*** Opening of SUPPLIED MATERIAL ***

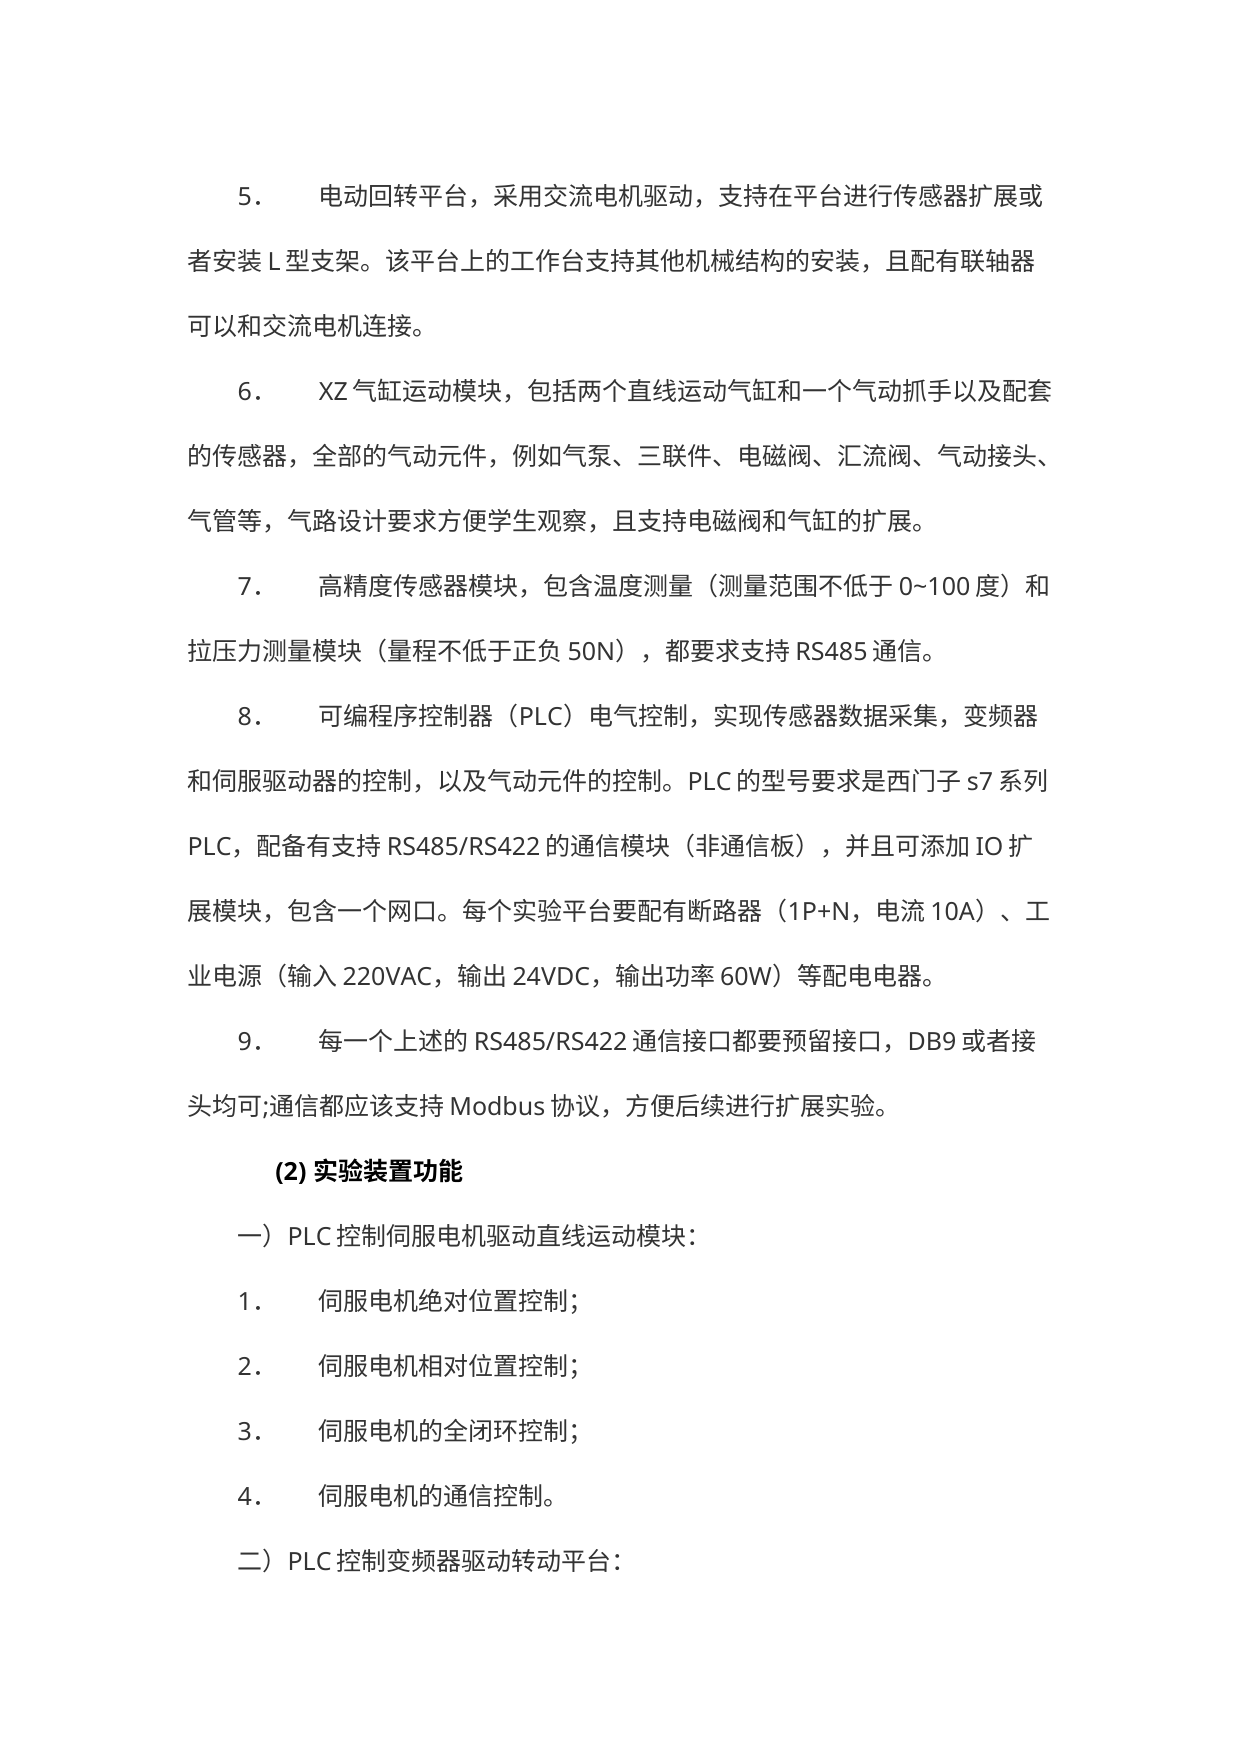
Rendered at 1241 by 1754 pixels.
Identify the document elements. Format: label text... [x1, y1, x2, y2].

text 一）PLC控制伺服电机驱动直线运动模块： [187, 1202, 1053, 1267]
list 高精度传感器模块，包含温度测量（测量范围不低于0~100度）和拉压力测量模块（量程不低于正负50N），都要求支持RS485通信。 [187, 552, 1053, 682]
list 伺服电机相对位置控制； [187, 1332, 1053, 1397]
list 伺服电机的全闭环控制； [187, 1397, 1053, 1462]
list XZ气缸运动模块，包括两个直线运动气缸和一个气动抓手以及配套的传感器，全部的气动元件，例如气泵、三联件、电磁阀、汇流阀、气动接头、气管等，气路设计要求方便学生观察，且支持电磁阀和气缸的扩展。 [187, 357, 1053, 552]
list 可编程序控制器（PLC）电气控制，实现传感器数据采集，变频器和伺服驱动器的控制，以及气动元件的控制。PLC的型号要求是西门子s7系列PLC，配备有支持RS485/RS422的通信模块（非通信板），并且可添加IO扩展模块，包含一个网口。每个实验平台要配有断路器（1P+N，电流10A）、工业电源（输入220VAC，输出24VDC，输出功率60W）等配电电器。 [187, 682, 1053, 1007]
list 电动回转平台，采用交流电机驱动，支持在平台进行传感器扩展或者安装L型支架。该平台上的工作台支持其他机械结构的安装，且配有联轴器可以和交流电机连接。 [187, 162, 1053, 357]
subtitle (2) 实验装置功能 [231, 1137, 1053, 1202]
list 伺服电机绝对位置控制； [187, 1267, 1053, 1332]
list 每一个上述的RS485/RS422通信接口都要预留接口，DB9或者接头均可;通信都应该支持Modbus协议，方便后续进行扩展实验。 [187, 1007, 1053, 1137]
text 二）PLC控制变频器驱动转动平台： [187, 1527, 1053, 1592]
list 伺服电机的通信控制。 [187, 1462, 1053, 1527]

*** Close of SUPPLIED MATERIAL ***

*TASK TO COMPLETE*
I need every line of the material that includes "text", so please copy them out.

*EXERCISE OUTPUT*
Identify the document elements. Format: label text... [x1, y1, x2, y2].
text 一）PLC控制伺服电机驱动直线运动模块： [187, 1202, 1053, 1267]
text 二）PLC控制变频器驱动转动平台： [187, 1527, 1053, 1592]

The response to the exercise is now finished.